Mildly shocked, Mom stared at me, assessing the expression in my face, and then she said without hint of conviction in her voice just like she used to do when dealing with me in my youth concerning serious matters: “Ikaw pa …? Kung hindi ko pa alam na layas ka ring katulad ni Samuel at kung saan-saan ka nakakarating noong maliit ka pa … ’yan talaga ang mapapala mo …”. 

Then she burst into her childlike giggle, as she recalled again how my little brother pleaded for his life before Mang Pelis the cop not to throw him into the municipal jail after he was caught the second time cavorting with his three classmates in the water among the posts under the bridge one balmy afternoon, a time when he should be in the classroom putting some sense into his coconut.

“O, tapos … anong nangayari sa’yo nang malunod ka …?” mother asked, now seemed interested in my little revelation.

“Wala, ’Nay … hindi ko na ho matandaan … ang tagal na noon, anuh…?”


 ***


During the 50s this portion of the sea-river where these houses sit nowadays was part of a lumber yard where sawmill dust was dumped and immediately next to it was a thick mangrove forest that spread farther into the backyard of barrio Parang. Picture taken from the present bridge connecting Parang to the poblacion. – Photo by the author.



The beach at baranggay Parang, Jose Panganiban, CamNorte, the Philippines, still clean when this picture was snapped in 2007. This was where a huge fleet of “basnig” (giant motorized outrigger boats) docked in early mornings during summer time in the 60s to unload abundant catch for hauling to Manila. The school where the writer completed his elementary years is still located on mountainside just below the three cell site towers. Right: The Mambulao Bay which feeds brackish water into the mangrove swamp located to the right of the picture and where the bridge described in the story used to stand. The mangrove area was reclaimed during the 70s for a housing project. – Photos by ARNEL P HERNANDEZ, Yukosuka, Japan (2007).
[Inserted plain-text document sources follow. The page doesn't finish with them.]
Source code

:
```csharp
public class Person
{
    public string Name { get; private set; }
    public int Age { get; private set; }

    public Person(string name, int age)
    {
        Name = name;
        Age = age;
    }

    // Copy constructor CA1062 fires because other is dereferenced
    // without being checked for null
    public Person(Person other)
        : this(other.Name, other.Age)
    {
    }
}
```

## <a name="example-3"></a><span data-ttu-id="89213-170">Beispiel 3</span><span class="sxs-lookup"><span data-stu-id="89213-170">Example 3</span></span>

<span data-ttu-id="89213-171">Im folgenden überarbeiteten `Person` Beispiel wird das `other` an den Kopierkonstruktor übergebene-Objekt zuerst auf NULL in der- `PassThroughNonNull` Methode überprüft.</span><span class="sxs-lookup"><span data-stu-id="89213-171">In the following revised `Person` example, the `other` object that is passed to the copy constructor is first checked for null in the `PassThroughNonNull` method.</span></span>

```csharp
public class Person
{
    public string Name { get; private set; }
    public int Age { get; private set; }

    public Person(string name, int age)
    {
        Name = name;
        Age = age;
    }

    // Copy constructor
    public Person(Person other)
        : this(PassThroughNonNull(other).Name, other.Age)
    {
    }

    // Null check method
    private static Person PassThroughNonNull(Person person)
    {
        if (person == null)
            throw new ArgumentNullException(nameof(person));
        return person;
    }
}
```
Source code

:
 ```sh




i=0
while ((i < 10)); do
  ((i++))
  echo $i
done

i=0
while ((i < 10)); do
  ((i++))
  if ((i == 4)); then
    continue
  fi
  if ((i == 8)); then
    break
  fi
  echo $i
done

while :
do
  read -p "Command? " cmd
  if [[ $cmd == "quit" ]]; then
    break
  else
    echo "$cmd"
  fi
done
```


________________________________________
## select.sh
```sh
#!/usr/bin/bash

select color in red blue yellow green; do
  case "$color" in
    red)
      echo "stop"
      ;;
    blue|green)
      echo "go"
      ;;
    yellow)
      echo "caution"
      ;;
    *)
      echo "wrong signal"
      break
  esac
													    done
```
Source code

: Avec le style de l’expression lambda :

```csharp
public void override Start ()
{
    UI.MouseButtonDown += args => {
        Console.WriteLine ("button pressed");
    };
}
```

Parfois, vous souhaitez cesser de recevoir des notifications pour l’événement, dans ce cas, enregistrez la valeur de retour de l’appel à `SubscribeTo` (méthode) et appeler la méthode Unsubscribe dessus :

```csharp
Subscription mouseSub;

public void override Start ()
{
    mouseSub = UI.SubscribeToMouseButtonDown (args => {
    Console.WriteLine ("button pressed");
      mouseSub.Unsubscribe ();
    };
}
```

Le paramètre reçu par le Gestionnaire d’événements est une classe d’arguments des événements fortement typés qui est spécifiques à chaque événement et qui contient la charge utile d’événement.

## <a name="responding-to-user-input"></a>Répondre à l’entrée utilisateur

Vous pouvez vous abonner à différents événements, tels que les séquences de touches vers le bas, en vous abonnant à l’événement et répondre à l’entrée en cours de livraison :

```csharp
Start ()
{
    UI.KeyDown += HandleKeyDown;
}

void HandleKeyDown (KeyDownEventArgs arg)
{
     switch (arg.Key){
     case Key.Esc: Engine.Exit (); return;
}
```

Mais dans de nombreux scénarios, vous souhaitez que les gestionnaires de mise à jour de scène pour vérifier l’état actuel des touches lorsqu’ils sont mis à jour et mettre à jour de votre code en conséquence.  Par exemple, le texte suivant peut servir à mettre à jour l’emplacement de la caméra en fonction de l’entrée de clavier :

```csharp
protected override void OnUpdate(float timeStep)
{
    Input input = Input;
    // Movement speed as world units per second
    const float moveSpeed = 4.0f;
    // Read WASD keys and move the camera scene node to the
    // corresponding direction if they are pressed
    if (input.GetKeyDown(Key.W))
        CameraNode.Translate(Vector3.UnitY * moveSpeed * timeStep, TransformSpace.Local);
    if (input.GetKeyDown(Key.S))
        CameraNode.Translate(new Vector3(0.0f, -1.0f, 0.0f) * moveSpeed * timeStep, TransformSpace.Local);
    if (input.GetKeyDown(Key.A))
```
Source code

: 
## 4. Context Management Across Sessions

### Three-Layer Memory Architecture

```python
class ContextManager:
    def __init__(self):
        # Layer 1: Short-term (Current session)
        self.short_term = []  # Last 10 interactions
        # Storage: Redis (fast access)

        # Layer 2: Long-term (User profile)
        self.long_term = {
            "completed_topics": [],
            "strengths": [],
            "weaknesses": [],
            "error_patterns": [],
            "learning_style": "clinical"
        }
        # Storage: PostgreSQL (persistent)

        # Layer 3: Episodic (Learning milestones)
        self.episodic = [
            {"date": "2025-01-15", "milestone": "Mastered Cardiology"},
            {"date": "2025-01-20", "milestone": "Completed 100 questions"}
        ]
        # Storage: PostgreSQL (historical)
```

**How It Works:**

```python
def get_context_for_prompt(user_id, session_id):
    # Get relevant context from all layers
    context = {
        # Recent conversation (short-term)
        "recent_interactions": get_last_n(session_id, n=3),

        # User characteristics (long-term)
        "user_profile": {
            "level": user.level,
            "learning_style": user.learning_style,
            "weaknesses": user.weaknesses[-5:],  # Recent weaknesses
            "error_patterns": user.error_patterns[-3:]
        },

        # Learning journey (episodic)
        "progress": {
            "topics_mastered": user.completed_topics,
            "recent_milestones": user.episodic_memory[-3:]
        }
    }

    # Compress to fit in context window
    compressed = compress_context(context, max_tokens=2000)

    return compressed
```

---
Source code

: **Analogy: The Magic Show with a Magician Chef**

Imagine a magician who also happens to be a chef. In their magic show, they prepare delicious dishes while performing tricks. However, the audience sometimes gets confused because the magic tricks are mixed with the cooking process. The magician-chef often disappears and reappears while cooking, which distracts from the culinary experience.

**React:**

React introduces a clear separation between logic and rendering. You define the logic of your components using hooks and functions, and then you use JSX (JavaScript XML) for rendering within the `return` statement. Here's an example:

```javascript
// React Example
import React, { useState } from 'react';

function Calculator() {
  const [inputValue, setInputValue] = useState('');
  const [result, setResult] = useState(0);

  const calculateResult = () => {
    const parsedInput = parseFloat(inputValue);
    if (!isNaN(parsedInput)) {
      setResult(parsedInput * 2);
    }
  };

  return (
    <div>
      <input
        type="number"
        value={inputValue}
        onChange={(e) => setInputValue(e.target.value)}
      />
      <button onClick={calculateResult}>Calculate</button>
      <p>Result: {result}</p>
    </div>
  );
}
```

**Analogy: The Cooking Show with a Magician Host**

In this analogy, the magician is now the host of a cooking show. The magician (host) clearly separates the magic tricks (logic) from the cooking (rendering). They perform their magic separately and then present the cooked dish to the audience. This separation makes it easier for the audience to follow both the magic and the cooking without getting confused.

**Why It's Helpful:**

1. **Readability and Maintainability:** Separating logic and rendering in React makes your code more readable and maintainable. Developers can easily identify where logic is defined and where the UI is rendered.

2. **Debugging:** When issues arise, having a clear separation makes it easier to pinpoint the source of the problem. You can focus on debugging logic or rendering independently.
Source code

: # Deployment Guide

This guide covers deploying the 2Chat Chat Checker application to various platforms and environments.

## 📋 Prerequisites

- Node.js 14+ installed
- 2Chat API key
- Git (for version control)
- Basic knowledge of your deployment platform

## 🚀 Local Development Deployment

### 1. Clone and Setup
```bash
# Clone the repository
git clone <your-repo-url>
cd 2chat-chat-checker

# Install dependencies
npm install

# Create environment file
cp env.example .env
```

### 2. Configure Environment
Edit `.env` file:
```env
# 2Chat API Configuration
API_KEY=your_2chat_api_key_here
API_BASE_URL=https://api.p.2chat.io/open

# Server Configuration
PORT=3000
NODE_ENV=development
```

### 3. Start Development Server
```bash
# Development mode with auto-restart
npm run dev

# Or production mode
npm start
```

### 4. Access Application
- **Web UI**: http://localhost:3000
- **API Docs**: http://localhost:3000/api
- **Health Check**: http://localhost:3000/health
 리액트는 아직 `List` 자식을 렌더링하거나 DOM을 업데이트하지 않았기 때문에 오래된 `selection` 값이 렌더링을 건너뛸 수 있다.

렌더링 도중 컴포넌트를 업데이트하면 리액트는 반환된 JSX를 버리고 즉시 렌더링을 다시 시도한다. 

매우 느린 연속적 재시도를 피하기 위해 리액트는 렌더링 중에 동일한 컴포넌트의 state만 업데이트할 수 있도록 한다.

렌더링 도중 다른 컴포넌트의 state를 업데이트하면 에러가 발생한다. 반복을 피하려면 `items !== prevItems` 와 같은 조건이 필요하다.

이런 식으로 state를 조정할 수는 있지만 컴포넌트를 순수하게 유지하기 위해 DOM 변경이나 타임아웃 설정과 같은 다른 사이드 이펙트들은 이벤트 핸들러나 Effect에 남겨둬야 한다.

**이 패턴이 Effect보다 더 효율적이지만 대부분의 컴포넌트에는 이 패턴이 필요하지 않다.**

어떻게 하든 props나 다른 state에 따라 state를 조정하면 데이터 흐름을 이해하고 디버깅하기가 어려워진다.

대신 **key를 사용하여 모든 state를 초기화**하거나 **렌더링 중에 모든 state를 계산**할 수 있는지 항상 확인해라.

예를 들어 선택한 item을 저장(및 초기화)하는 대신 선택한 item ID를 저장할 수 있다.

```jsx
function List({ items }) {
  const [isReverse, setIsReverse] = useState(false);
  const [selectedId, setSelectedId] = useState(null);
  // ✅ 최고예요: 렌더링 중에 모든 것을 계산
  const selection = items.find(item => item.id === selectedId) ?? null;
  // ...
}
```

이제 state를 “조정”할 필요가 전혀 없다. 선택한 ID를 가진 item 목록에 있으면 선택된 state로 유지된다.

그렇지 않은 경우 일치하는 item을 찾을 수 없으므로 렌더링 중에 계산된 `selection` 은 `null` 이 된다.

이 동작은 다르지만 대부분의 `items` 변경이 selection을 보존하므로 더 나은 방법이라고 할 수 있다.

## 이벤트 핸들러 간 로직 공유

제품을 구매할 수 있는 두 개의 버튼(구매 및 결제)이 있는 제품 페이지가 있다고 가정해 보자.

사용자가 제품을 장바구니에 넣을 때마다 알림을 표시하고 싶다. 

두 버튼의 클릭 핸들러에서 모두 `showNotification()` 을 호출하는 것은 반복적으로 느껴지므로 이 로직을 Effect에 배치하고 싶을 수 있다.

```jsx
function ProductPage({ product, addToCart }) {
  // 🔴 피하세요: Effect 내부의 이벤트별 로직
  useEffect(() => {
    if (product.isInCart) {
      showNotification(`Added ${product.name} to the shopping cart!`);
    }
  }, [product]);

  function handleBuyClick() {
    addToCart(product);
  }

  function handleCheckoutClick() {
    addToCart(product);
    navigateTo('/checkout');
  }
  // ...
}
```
THIS is the Mambulao Bay which feeds brackish water into the mangrove river whose mouth is located on the other end of the beach where a one-way concrete bridge now stands, replacing the two-meter wide bamboo bridge described in the story. The elementary school where the author attended school is located just below the three cell cite towers (Globe, Smart and Sun) erected atop the mountain. The author’s ancestral house in Barrio Parang (right of the picture) is still there, about 500m from the beach. – Photo by ARNEL P HERNANDEZ, Yokosuka, Japan.


The poblacion-Parang bridge described in the story. -- Photo by the author.

Mrs Elvira P Hernandez, 85, author’s mother, when she was in Parang last month for a brief vacation. – From family Facebook album


Author's brother Samuel, who just turned 50, is a Telecom Engineer and Senior IT at PLDT- Mandaluyong. - From family Facebook allbum.


The Secret of the Mangrove River is an expanded version of the original story titled A Little Secret, which originally appeared in the text book Anthology of Philippine Literature in English for first year English students at the Philippine School of Business Administration (PSBA)-Quezon City. The anthology was compiled and edited by Prof Ofelia Bugarin and Prof Anita Uy-Hernandez, who has since moved to the Ateneo University in Quezon City for a teaching engagement and to pursue her PhD.